New Delhi: India’s teacher education regulator, the National Council of Teacher Education (NCTE), is facing 46 court cases for acting against poor quality teacher education colleges and making an effort to bar hundreds of non-performers from admitting fresh students from the coming year.

And the regulator, backed by the human resource development ministry, is moving the Supreme Court Tuesday to bring all 46 cases to the apex court and any future case that it may face on the subject.

As part of a new initiative, the regulator had asked institutions to come clean on their quality of teaching and learning environment, education outcome and infrastructure, but in last 15 days institutions moved courts across India to stop the regulator from going ahead with the move. The deadline for self disclosure ended on 31 July but now it has extended the deadline by a month to accommodate more institutions.

“As of 7 August, we are facing 46 cases in nine high courts and all in last 15 days," a government official said without divulging further details.
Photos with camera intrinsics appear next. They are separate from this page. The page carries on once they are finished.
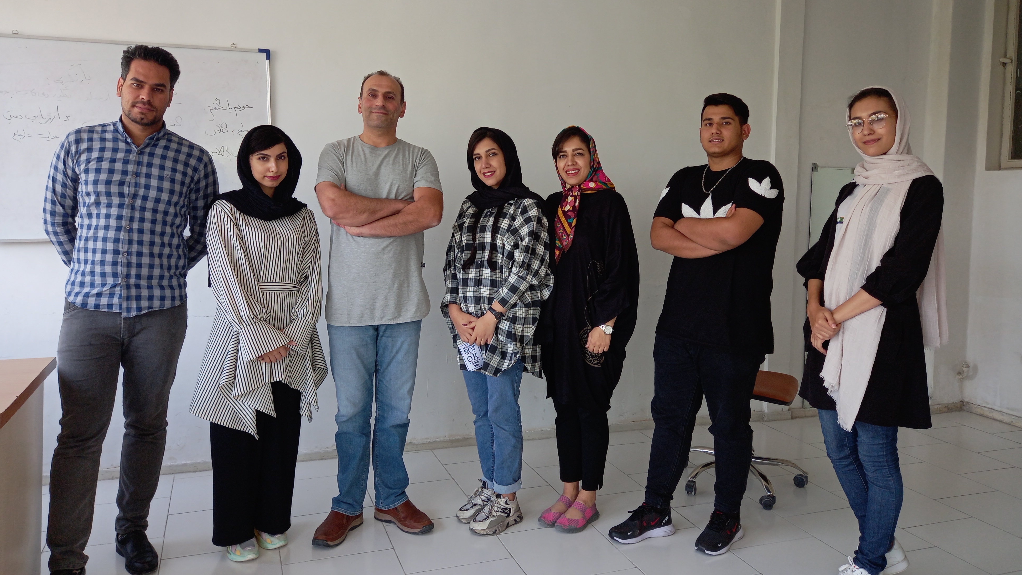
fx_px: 759
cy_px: 229
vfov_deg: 41.3
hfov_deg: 67.9
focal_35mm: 28
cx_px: 514
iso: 40
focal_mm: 4.6
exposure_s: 1/60
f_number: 2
The official requested anonymity as the matter is subjudice.

“The additional solicitor general of India is taking up our case," said the official adding that in last 15 days NCTE instead of focusing on the reform process it started is running around states to state its position.

In June, NCTE chairman A. Santhosh Mathew had told Mint in an interview that the organization has already collected preliminary data from nearly 12,000 colleges and they will closely monitor the quality of all such institutions. Those who will not come for self-disclosure may be barred from admitting fresh students from the coming year.
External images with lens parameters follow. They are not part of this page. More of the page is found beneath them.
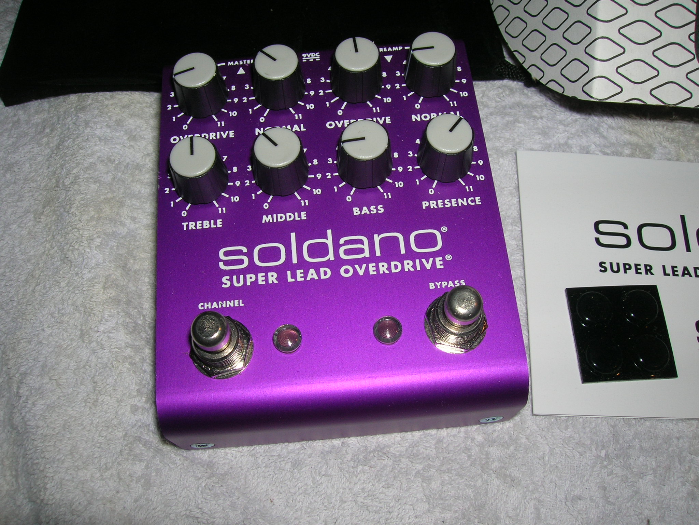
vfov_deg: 41.8
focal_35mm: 34
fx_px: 687
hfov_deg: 54.0
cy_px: 262
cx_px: 350
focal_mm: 5.7
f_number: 4.9
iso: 50
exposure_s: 1/60.1
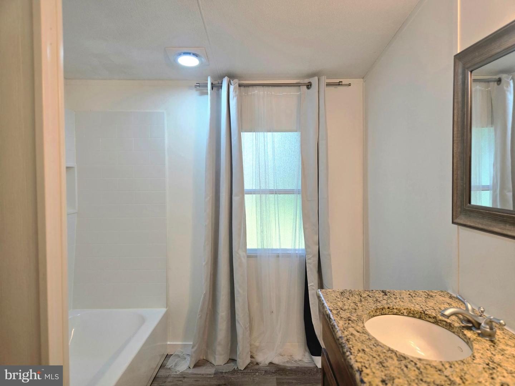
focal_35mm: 23
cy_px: 193
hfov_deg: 73.9
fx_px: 342
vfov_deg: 58.9
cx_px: 258
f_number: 1.8
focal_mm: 5.4
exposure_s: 1/120
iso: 64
NCTE is looking to have an accreditation and grading system for such colleges with physical assets getting the least weightage. From now on, physical infrastructure will get 10% weight, 20% will go to academic assets, 30% to teacher transactions and 40% to student learning outcome, Mint reported on 29 June.

A segment of India’s teacher education colleges are infamous for providing poor education. And poor quality teachers are often considered as one of the key reasons why school education in India is in a poor state. And in the central teacher eligibility test, a qualifying exam to land a job, less than 15% of the aspirants pass the exam.

“First, you don’t provide quality education and run degree factories and when the government acts against you, you move the court. That’s a plan to delay or derail the clean-up process. People must come clean on one basic point—are they not cheating students, aspiring teachers and the education sector which is being criticized for poor outcome," said another government official, who also declined to be named.

The NCTE has got 19 cases in Rajasthan high court, seven each in high court of Allahabad, high court of Madhya Pradesh in Jabalpur among others.

The second person said the HRD ministry has fully backed the NCTE in its initiative and minister Prakash Javadekar has already reviewed the situation more than twice in last few days.

NCTE believes educational institutes can not challenge its reform move as a Supreme Court constituted panel had asked the body to do so in 2013 and not doing so will amount to contempt of court.